## [Data shown]
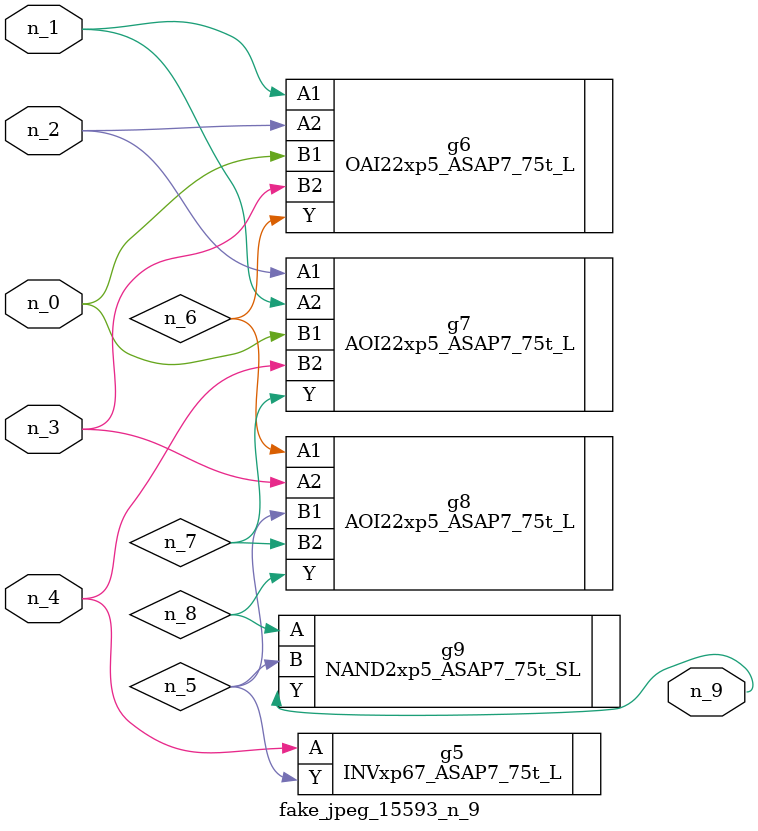
<source format=v>
module fake_jpeg_15593_n_9 (n_3, n_2, n_1, n_0, n_4, n_9);

input n_3;
input n_2;
input n_1;
input n_0;
input n_4;

output n_9;

wire n_8;
wire n_6;
wire n_5;
wire n_7;

INVxp67_ASAP7_75t_L g5 ( 
.A(n_4),
.Y(n_5)
);

OAI22xp5_ASAP7_75t_L g6 ( 
.A1(n_1),
.A2(n_2),
.B1(n_0),
.B2(n_3),
.Y(n_6)
);

AOI22xp5_ASAP7_75t_L g7 ( 
.A1(n_2),
.A2(n_1),
.B1(n_0),
.B2(n_4),
.Y(n_7)
);

AOI22xp5_ASAP7_75t_L g8 ( 
.A1(n_6),
.A2(n_3),
.B1(n_5),
.B2(n_7),
.Y(n_8)
);

NAND2xp5_ASAP7_75t_SL g9 ( 
.A(n_8),
.B(n_5),
.Y(n_9)
);


endmodule
</source>
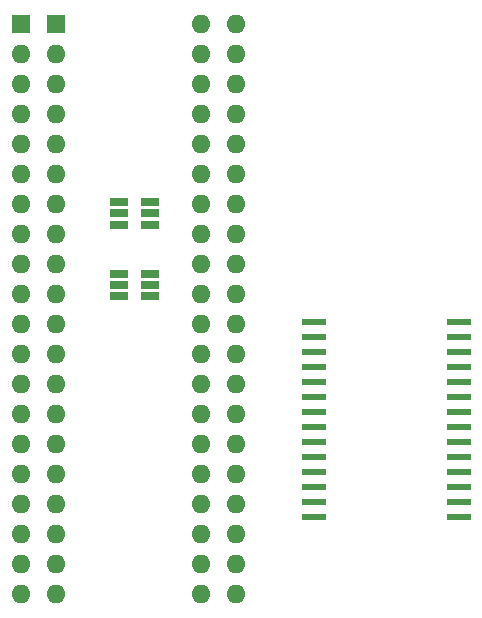
<source format=gbr>
%TF.GenerationSoftware,KiCad,Pcbnew,(5.1.10)-1*%
%TF.CreationDate,2021-09-20T13:18:37+02:00*%
%TF.ProjectId,SensibleRAM,53656e73-6962-46c6-9552-414d2e6b6963,rev?*%
%TF.SameCoordinates,Original*%
%TF.FileFunction,Soldermask,Top*%
%TF.FilePolarity,Negative*%
%FSLAX46Y46*%
G04 Gerber Fmt 4.6, Leading zero omitted, Abs format (unit mm)*
G04 Created by KiCad (PCBNEW (5.1.10)-1) date 2021-09-20 13:18:37*
%MOMM*%
%LPD*%
G01*
G04 APERTURE LIST*
%ADD10R,2.000000X0.600000*%
%ADD11R,1.560000X0.650000*%
%ADD12O,1.600000X1.600000*%
%ADD13R,1.600000X1.600000*%
G04 APERTURE END LIST*
D10*
%TO.C,U5*%
X157800000Y-108285000D03*
X157800000Y-109555000D03*
X157800000Y-110825000D03*
X157800000Y-112095000D03*
X157800000Y-113365000D03*
X157800000Y-114635000D03*
X157800000Y-115905000D03*
X157800000Y-117175000D03*
X157800000Y-118445000D03*
X157800000Y-119715000D03*
X157800000Y-120985000D03*
X157800000Y-122255000D03*
X157800000Y-123525000D03*
X157800000Y-124795000D03*
X170100000Y-124775000D03*
X170100000Y-123505000D03*
X170100000Y-122235000D03*
X170100000Y-120965000D03*
X170100000Y-119695000D03*
X170100000Y-118425000D03*
X170100000Y-117155000D03*
X170100000Y-115885000D03*
X170100000Y-114615000D03*
X170100000Y-113345000D03*
X170100000Y-112075000D03*
X170100000Y-110805000D03*
X170100000Y-109535000D03*
X170100000Y-108265000D03*
%TD*%
D11*
%TO.C,U3*%
X141260000Y-104170000D03*
X141260000Y-105120000D03*
X141260000Y-106070000D03*
X143960000Y-106070000D03*
X143960000Y-104170000D03*
X143960000Y-105120000D03*
%TD*%
%TO.C,U4*%
X143960000Y-99050000D03*
X143960000Y-98100000D03*
X143960000Y-100000000D03*
X141260000Y-100000000D03*
X141260000Y-99050000D03*
X141260000Y-98100000D03*
%TD*%
D12*
%TO.C,U1*%
X148240000Y-83000000D03*
X133000000Y-131260000D03*
X148240000Y-85540000D03*
X133000000Y-128720000D03*
X148240000Y-88080000D03*
X133000000Y-126180000D03*
X148240000Y-90620000D03*
X133000000Y-123640000D03*
X148240000Y-93160000D03*
X133000000Y-121100000D03*
X148240000Y-95700000D03*
X133000000Y-118560000D03*
X148240000Y-98240000D03*
X133000000Y-116020000D03*
X148240000Y-100780000D03*
X133000000Y-113480000D03*
X148240000Y-103320000D03*
X133000000Y-110940000D03*
X148240000Y-105860000D03*
X133000000Y-108400000D03*
X148240000Y-108400000D03*
X133000000Y-105860000D03*
X148240000Y-110940000D03*
X133000000Y-103320000D03*
X148240000Y-113480000D03*
X133000000Y-100780000D03*
X148240000Y-116020000D03*
X133000000Y-98240000D03*
X148240000Y-118560000D03*
X133000000Y-95700000D03*
X148240000Y-121100000D03*
X133000000Y-93160000D03*
X148240000Y-123640000D03*
X133000000Y-90620000D03*
X148240000Y-126180000D03*
X133000000Y-88080000D03*
X148240000Y-128720000D03*
X133000000Y-85540000D03*
X148240000Y-131260000D03*
D13*
X133000000Y-83000000D03*
%TD*%
%TO.C,U2*%
X136000000Y-83000000D03*
D12*
X151240000Y-131260000D03*
X136000000Y-85540000D03*
X151240000Y-128720000D03*
X136000000Y-88080000D03*
X151240000Y-126180000D03*
X136000000Y-90620000D03*
X151240000Y-123640000D03*
X136000000Y-93160000D03*
X151240000Y-121100000D03*
X136000000Y-95700000D03*
X151240000Y-118560000D03*
X136000000Y-98240000D03*
X151240000Y-116020000D03*
X136000000Y-100780000D03*
X151240000Y-113480000D03*
X136000000Y-103320000D03*
X151240000Y-110940000D03*
X136000000Y-105860000D03*
X151240000Y-108400000D03*
X136000000Y-108400000D03*
X151240000Y-105860000D03*
X136000000Y-110940000D03*
X151240000Y-103320000D03*
X136000000Y-113480000D03*
X151240000Y-100780000D03*
X136000000Y-116020000D03*
X151240000Y-98240000D03*
X136000000Y-118560000D03*
X151240000Y-95700000D03*
X136000000Y-121100000D03*
X151240000Y-93160000D03*
X136000000Y-123640000D03*
X151240000Y-90620000D03*
X136000000Y-126180000D03*
X151240000Y-88080000D03*
X136000000Y-128720000D03*
X151240000Y-85540000D03*
X136000000Y-131260000D03*
X151240000Y-83000000D03*
%TD*%
M02*

</source>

## [Exercise brief]
Go through the data above and copy each line in which "APERTURE" appears.

## [Written solution]
G04 APERTURE LIST*
G04 APERTURE END LIST*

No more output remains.